Structure-based design, synthesis, and characterization of inhibitors of human and Plasmodium falciparum dihydroorotate dehydrogenases
Davies, Matthew,Heikkil?, Timo,McConkey, Glenn A.,Fishwick, Colin W. G.,Parsons, Mark R.,Johnson, A. Peter
supporting information; experimental part, p. 2683 - 2693 (2010/01/16)
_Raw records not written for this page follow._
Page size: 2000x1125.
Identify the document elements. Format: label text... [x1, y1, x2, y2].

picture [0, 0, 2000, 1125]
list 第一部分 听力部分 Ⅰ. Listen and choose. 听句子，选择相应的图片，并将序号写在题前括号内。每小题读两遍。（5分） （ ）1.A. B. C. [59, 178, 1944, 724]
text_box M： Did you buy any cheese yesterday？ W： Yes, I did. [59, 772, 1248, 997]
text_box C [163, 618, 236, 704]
Pyrimidine biosynthesis is an attractive drug target in a variety of organisms, including humans and the malaria parasite Plasmodium falciparum. Dihydroorotate dehydrogenase, an enzyme catalyzing the only redox reaction of the pyrimidine biosynthesis pathway, is a well-characterized target for chemotherapeutical intervention. In this study, we have applied SPROUT-LeadOpt, a software package for structure-based drug discovery and lead optimization, to improve the binding of the active metabolite of the anti-inflammatory drug leflunomide to the target cavities of the P. falciparum and human dihydroorotate dehydrogenases. Following synthesis of a library of compounds based upon the SPROUT-optimized molecular scaffolds, a series of inhibitors generally showing good inhibitory activity was obtained, in keeping with the SPROUTLeadOpt predictions. Furthermore, cocrystal structures of five of these SPROUT-designed inhibitors bound in the ubiquinone binding cavity of the human dihydroorotate dehydrogenase are also analyzed.